#### Extract to read ####
The user agent is static for each user, which may be implausible in real life where people use different devices.
The location of the users are static.
By examining on the time stamps of the activities and the length of the songs, we found that there is no partially listened songs.
There are “add to Playlist” activities in the record, but there is no “remove from Playlist” activities. The two activities may help the company identify if a user like the service but one of them is missing here.
Only users who canceled the service are considered as churned. Free users with no recent activities are not considered as churned.

In this analysis, we will clean up and aggregate the user activities based on the user ID. We will then perform feature engineering to build the features / variables for our model.

Data Clean Up and Aggregation

The time of registration for the records of a few users are incorrect (the time of registration is after the user’s first log in). Correct the time of registration using the “Submit Registration” page and the session ID.

regist_df <- filter(df,df$page=="Submit Registration")

for (i in c(1:nrow(regist_df))) {
  temp_df <- df %>% 
                filter(sessionId==regist_df$sessionId[i]) %>%
                filter(!is.na(userId)) %>% 
                mutate(delta=abs(ts-regist_df$ts[i])) %>% 
                arrange(delta,desc=FALSE)

  df[!is.na(df$userId) & df$userId==temp_df$userId[1],"registration"] <- regist_df$ts[i]
}

Filter out the guest records (the ones without a userId)

df <- filter(df,!is.na(userId))

Simplify the user Agent to represent the type of device that the user is using.

df$userAgent[str_detect(df$userAgent,"Macintosh")] <- "Macintosh"
df$userAgent[str_detect(df$userAgent,"iPad")] <- "iPad"
df$userAgent[str_detect(df$userAgent,"iPhone")] <- "iPhone"
df$userAgent[str_detect(df$userAgent,"Windows")] <- "Windows"
df$userAgent[str_detect(df$userAgent,"Linux")] <- "Linux"

Convert some categorical variables in to factors.

factor_columns <- c("page","auth","method","status","level","gender","userAgent")

df[factor_columns] <- lapply(df[factor_columns], factor)

Remove some variables that are not used in our analysis. For example, the method of the web request, the name of the user.
####
Do this >> Pick up the music-service churn analysis above right after its final sentence.
#### Dataset excerpt ####
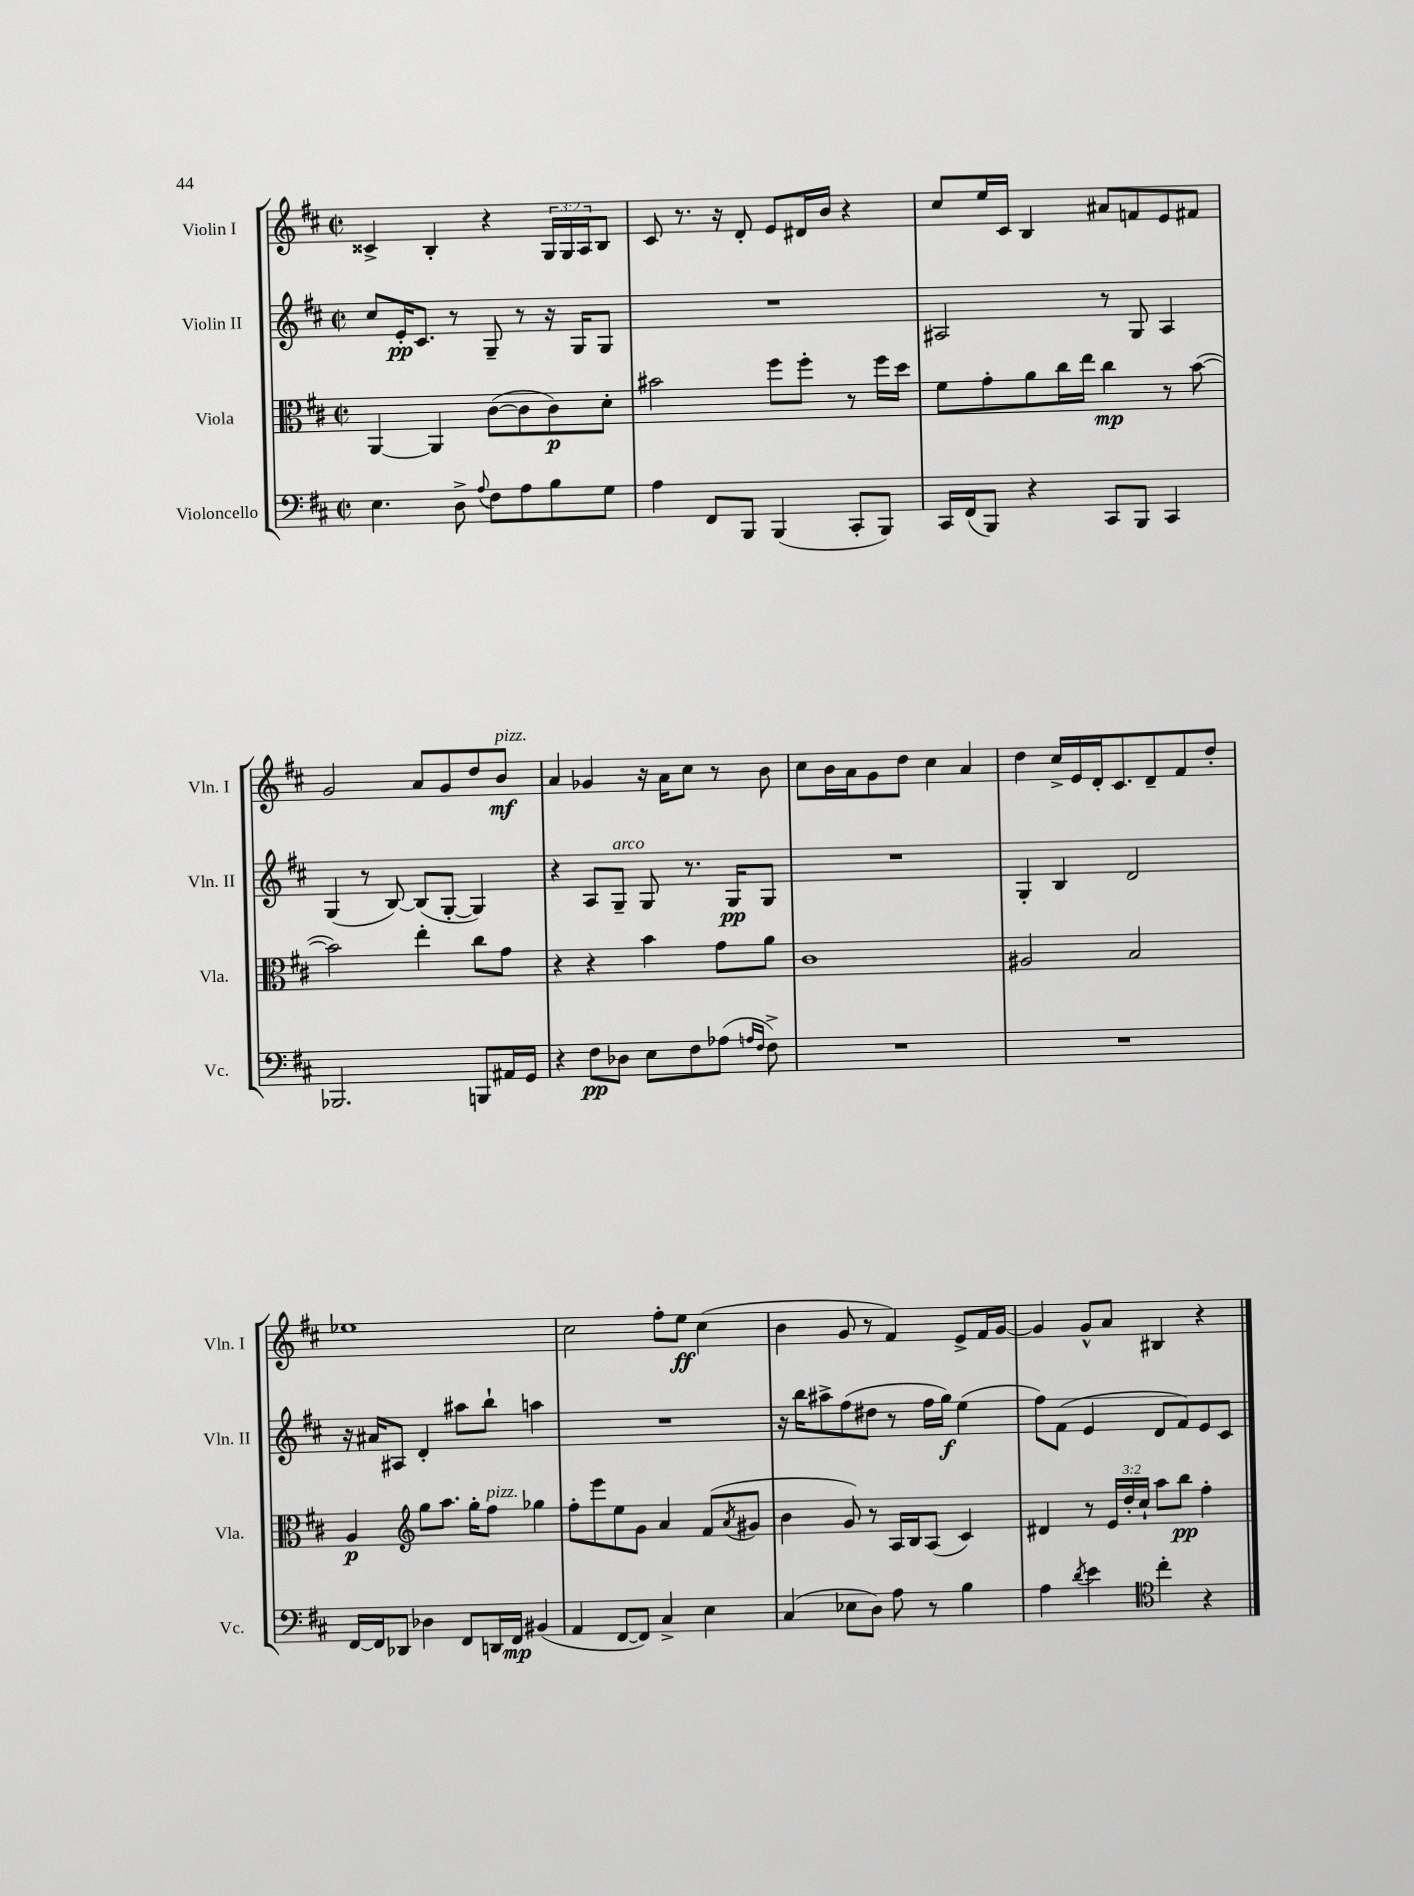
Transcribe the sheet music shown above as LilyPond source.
####
Exercise result >>
df$method <- NULL
df$status <- NULL
df$itemInSession <- NULL
df$location <- NULL
df$lastName <- NULL
df$firstName <- NULL
df$auth <- NULL

Create a new variable indicating whether it is a song that the user never listened before.

df <- arrange(df, ts,desc=FALSE)

df$user_song <- paste0(df$userId, df$artist, df$song)
temp <- df %>% group_by(user_song) %>% mutate(count=row_number())
df$new_song <- temp$count
temp <- NULL
df$user_song <- NULL
df$new_song[df$new_song > 1] <- 0
df$new_song[is.na(df$song)] <- NA

Aggregate the total number of records for each category of user activities (indicated by the page variable). For example, we would like to know the total number songs listened by a user, the total number of thumbs-ups by a user.

page_df <- df %>% group_by(userId) %>% 
  count(page) %>% 
  spread(page, n, fill = 0)

#Cancel column is identical to "Cancellation Confirmation" so it is removed
page_df$Cancel <- NULL

page_df[,2:ncol(page_df)] <- sapply(page_df[,2:ncol(page_df)], as.integer)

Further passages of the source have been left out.